New Releases: The Ritual by Adam Nevill
Friday, July 08, 2011
The Ritual, by Adam Nevill, is a disquieting tale of rural horror.
A group of blokes are trying to recover the lost magic of their friendship with a good old-fashioned camping trip in the wilds of Sweden. Luke, Phil, Dom and Hutch used to live together in Birmingham. Since then, they've gone their separate ways. Luke, the protagonist, has turned into the John Cusack character from High Fidelity - a slightly too-cool-for-school noncommittal type, just becoming aware of his immaturity. The others have all grown up, but in some cases, they've gone a bit too far.
Initially, The Ritual is wonderfully, radiantly eerie. The untamed wilderness dominates the book's atmosphere. The men, overwhelmed by their surroundings, turn insular. They bicker, they squabble, then they collapse into violence. Like the forest from Robert Holdstock's Mythago Wood, there's something about the relentless, overpowering presence of nature that presses modern man down into his essence.
Of course, this is horror, not classic fantasy. In Holdstock, distilled man-cider is a mythic and aspirational archetype. In Nevill, scrumpy man is filled with rage and venom.

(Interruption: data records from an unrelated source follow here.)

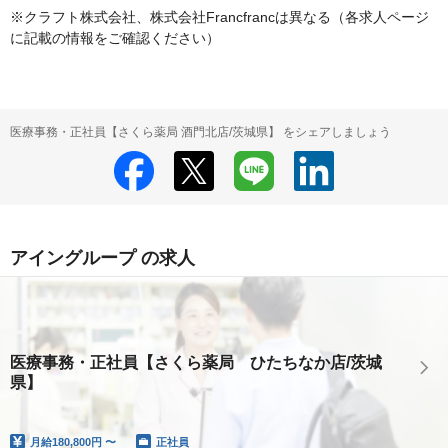
※クラフト株式会社、株式会社Francfrancは異なる（各求人ページ
に記載の情報をご確認ください）
医療事務・正社員【さくら薬局 酒門北店/茨城県】 をシェアしましょう
アイングループ の求人
医療事務・正社員【さくら薬局 ひたちなか店/茨城
県】
月給
180,800円 〜
正社員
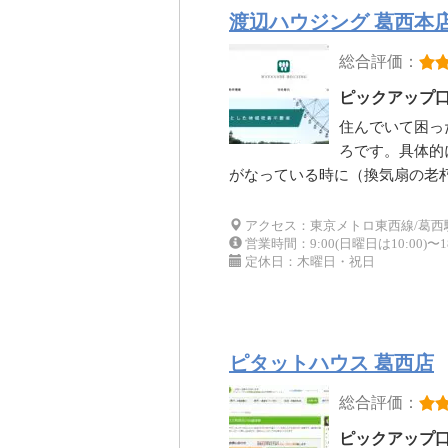
渡辺ハウジング 葛西本
総合評価：
ピックアップ
住んでいて困っ
ろです。具体的
がなっている時に（換気扇の老
アクセス：東京メトロ東西線/葛西駅
営業時間：9:00(日曜日は10:00)〜18
定休日：木曜日・祝日
ピタットハウス 葛西店
総合評価：
ピックアップ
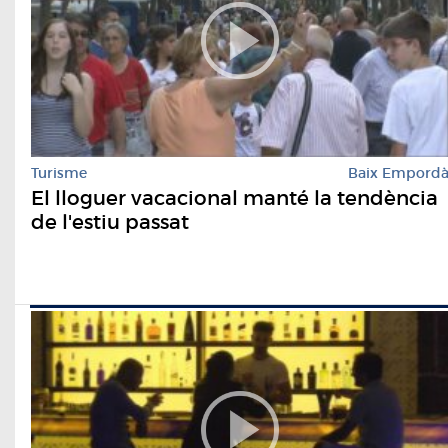
Turisme
Baix Empord
El lloguer vacacional manté la tendència
de l'estiu passat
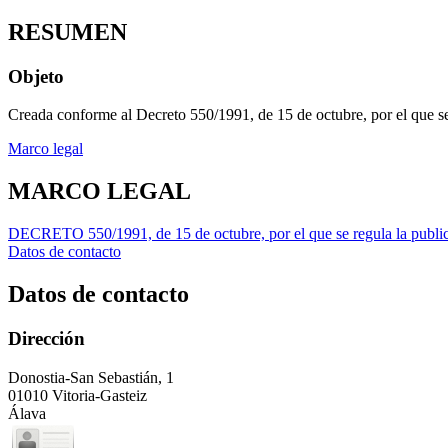
RESUMEN
Objeto
Creada conforme al Decreto 550/1991, de 15 de octubre, por el que se 
Marco legal
MARCO LEGAL
DECRETO 550/1991, de 15 de octubre, por el que se regula la public
Datos de contacto
Datos de contacto
Dirección
Donostia-San Sebastián, 1
01010 Vitoria-Gasteiz
Álava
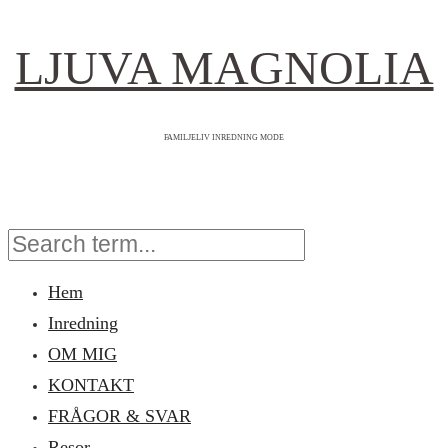
LJUVA MAGNOLIA
FAMILJELIV INREDNING MODE
Hem
Inredning
OM MIG
KONTAKT
FRÅGOR & SVAR
Resor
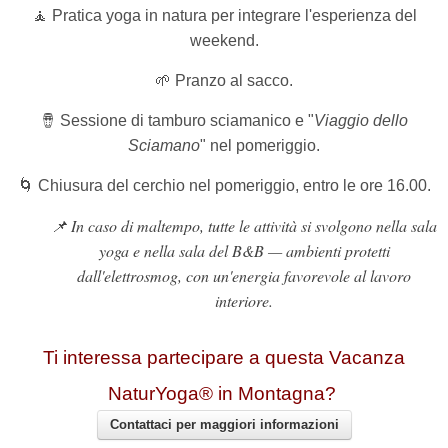
🧘 Pratica yoga in natura per integrare l'esperienza del
weekend.
🌱 Pranzo al sacco.
🪘
Sessione di tamburo sciamanico e
"
Viaggio dello
Sciamano
" nel pomeriggio.
🌀 Chiusura del cerchio nel pomeriggio, entro le ore 16.00.
📌
In caso di maltempo, tutte le attività si svolgono nella sala
yoga e nella sala del B&B — ambienti protetti
dall'elettrosmog, con un'energia favorevole al lavoro
interiore.
Ti interessa partecipare a questa Vacanza
NaturYoga® in Montagna?
Contattaci per maggiori informazioni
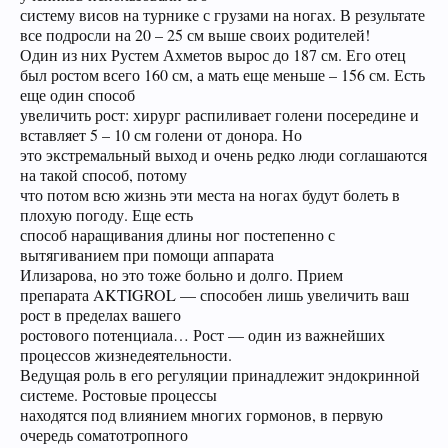
систему висов на турнике с грузами на ногах. В результате
все подросли на 20 – 25 см выше своих родителей!
Один из них Рустем Ахметов вырос до 187 см. Его отец
был ростом всего 160 см, а мать еще меньше – 156 см. Есть
еще один способ
увеличить рост: хирург распиливает голени посередине и
вставляет 5 – 10 см голени от донора. Но
это экстремальный выход и очень редко люди соглашаются
на такой способ, потому
что потом всю жизнь эти места на ногах будут болеть в
плохую погоду. Еще есть
способ наращивания длины ног постепенно с
вытягиванием при помощи аппарата
Илизарова, но это тоже больно и долго. Прием
препарата AKTIGROL — способен лишь увеличить ваш
рост в пределах вашего
ростового потенциала… Рост — один из важнейших
процессов жизнедеятельности.
Ведущая роль в его регуляции принадлежит эндокринной
системе. Ростовые процессы
находятся под влиянием многих гормонов, в первую
очередь соматотропного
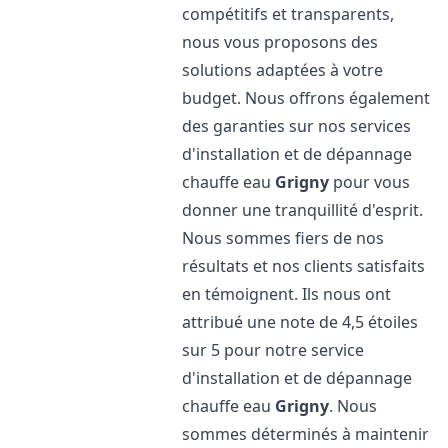
compétitifs et transparents,
nous vous proposons des
solutions adaptées à votre
budget. Nous offrons également
des garanties sur nos services
d'installation et de dépannage
chauffe eau
Grigny
pour vous
donner une tranquillité d'esprit.
Nous sommes fiers de nos
résultats et nos clients satisfaits
en témoignent. Ils nous ont
attribué une note de 4,5 étoiles
sur 5 pour notre service
d'installation et de dépannage
chauffe eau
Grigny
. Nous
sommes déterminés à maintenir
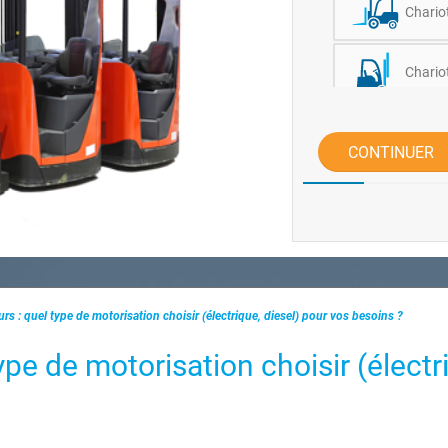
Chariot
Chario
Autre /
CONTINUER
urs : quel type de motorisation choisir (électrique, diesel) pour vos besoins ?
ype de motorisation choisir (électr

Of course, our four protagonists aren't really the only folks out in the woods. In-between their descent into intra-party chaos, they stumble upon fragments of, for lack of a better word, civilization. Strange figures are woven into the landscape and crumbling buildings hide around bends in the (lack of) path. The foursome spend a long, tense night in some sort of primordial cottage, cluttered with tiny fetishes and an immensely disturbing icon (in a crib, for bonus icky).
Mr. Nevill captures the isolation and the terror of the forest in a way that hasn't been done since The Blair Witch Project. There are still "dark spaces" on the map, and The Ritual yomps straight into one. The group marches further and further away from the known. Their panic leads to a disintegration of both social standards and their understanding of the real. They no longer trust either one another or the world around them.
The second half of the book is a dynamic sequence of unexpected twists. Rather than being the tale of the group's dynamic and (possible) survival, Mr. Nevill singles out Luke and transforms him into a reluctant hero. The misty evil of the Scandinavian woods solidifies in a variety of unanticipated ways - ranging from the breath-takingly fantastic to the bizarrely banal. The Ritual becomes a series of curtains. Each time Luke closes his eyes, turns a corner or falls unconscious, another one is ripped away, revealing an even-odder Evil shuffling its feet in anticipation. The book eventually concludes in zippy cinematic action. The all-pervasive horror of the woods was an unstoppable force. But once evil takes form, it can thump and be thumped.
This isn't meant to be dismissive of the later part of The Ritual. The book is a strange fusion of two different forms of horror story. Each, on its own, is very good. But in their concatenation, The Ritual loses a great deal of its strength. The action-packed physicality of the conclusion is overshadowed by the ancient and intangible evils of the first half. And the book's atmospheric beginning is belittled by the corporeality and, indeed, the substantiality of its ending. It is Mythago Wood building up to the Battle of Helm's Deep.
Mr. Nevill proves - twice - with The Ritual that he's at the top of his class for modern horror writers. He has the rare ability to craft a nebulous atmosphere of terror, as well as to capture cinematic slasherpunk in the written word. Both are incredibly rare talents. The Ritual is slightly unfortunate in that both are on display. I still recommend it - in both halves of the book, Mr. Nevill is clearly a master at work. But taken holistically, The Ritual felt incomplete.